IE7 hit by zero-day exploit
A new vulnerability in Microsoft’s Internet Explorer 7 browser has been disclosed and confirmed just hours after Microsoft’s huge patch day. Exploits are already available in Internet forums and Microsoft is apparently working on an out-of-band patch.
Microsoft released patches addressing 28 vulnerabilities in its software yesterday, but the company said that a critical vulnerability that popped up on the Internet earlier today remains unpatched.
All IE7 versions are potentially affected, but it appears that only browsers running under Windows XP and Windows Server 2003 are currently targeted by malware: The vulnerability in the browser enables an attacker to execute arbitrary code simply when a malicious website is visited. Security firm eEye said that “exploit code for this has been publicly released in public forums and exploitation has been seen in-the-wild.”

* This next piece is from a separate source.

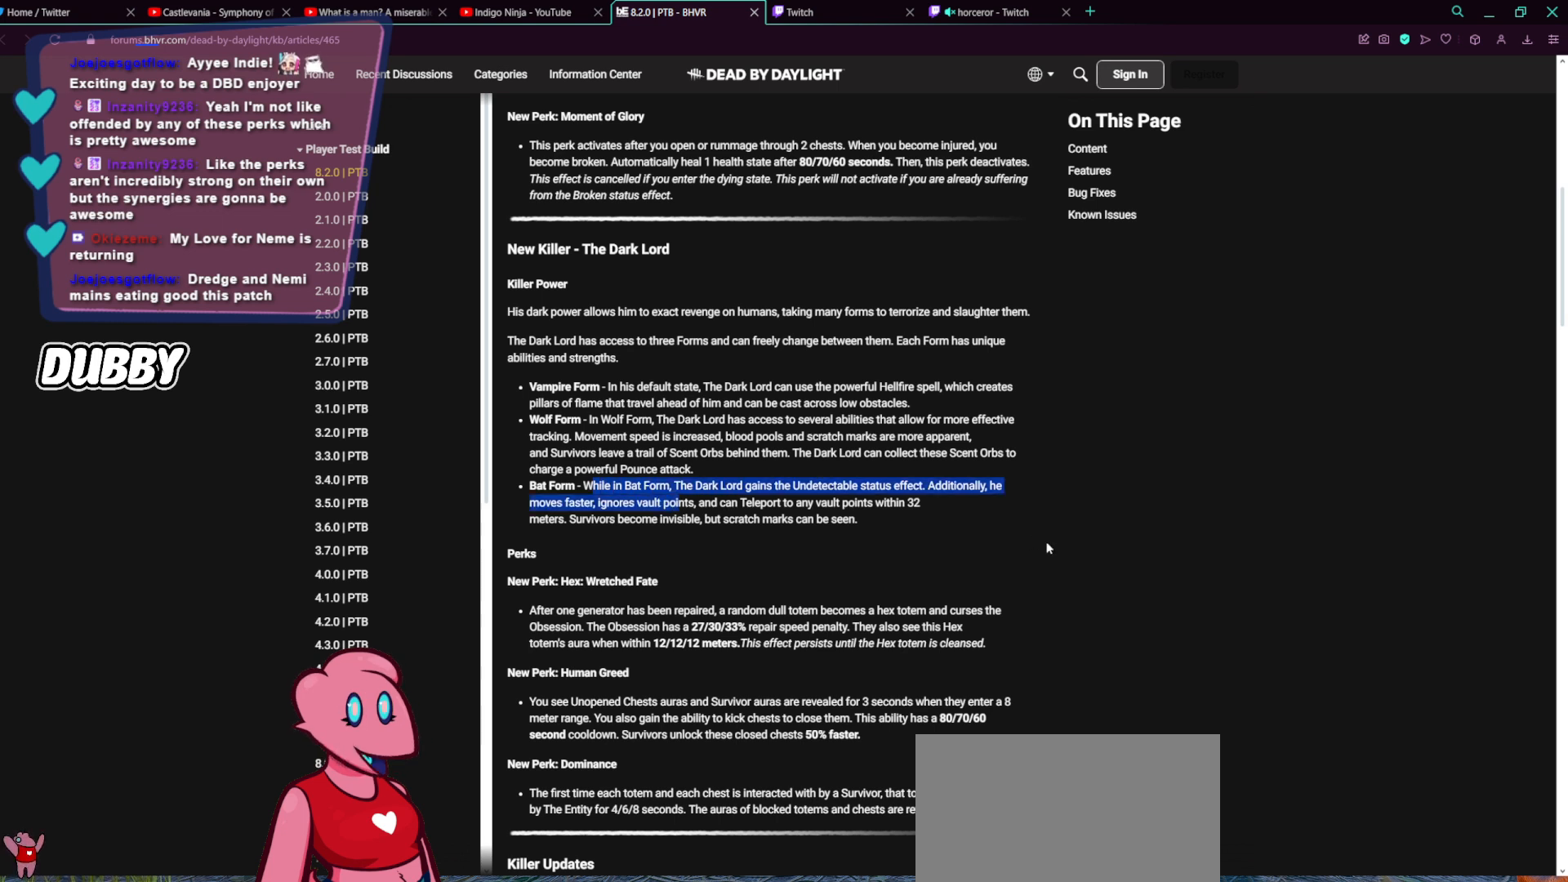
{"keys": [], "mouse": [], "events": []}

"Internet Explorer remote code execution vulnerabilities have very high impacts since the source of the malicious payload can be across any site on the Internet," said Andre Protas, eEye's director of Research and Preview Services. "An even more critical problem is generated when clients are administrators on their local hosts, which would run the malicious payload with Administrator credentials."
Microsoft confirmed the vulnerability, but did not say when a patch may be available. However, the company is already working on a patch and is expected to release it when finalized.
Until then, users can protect their PCs by using third party tools such as eEye’s Blink software.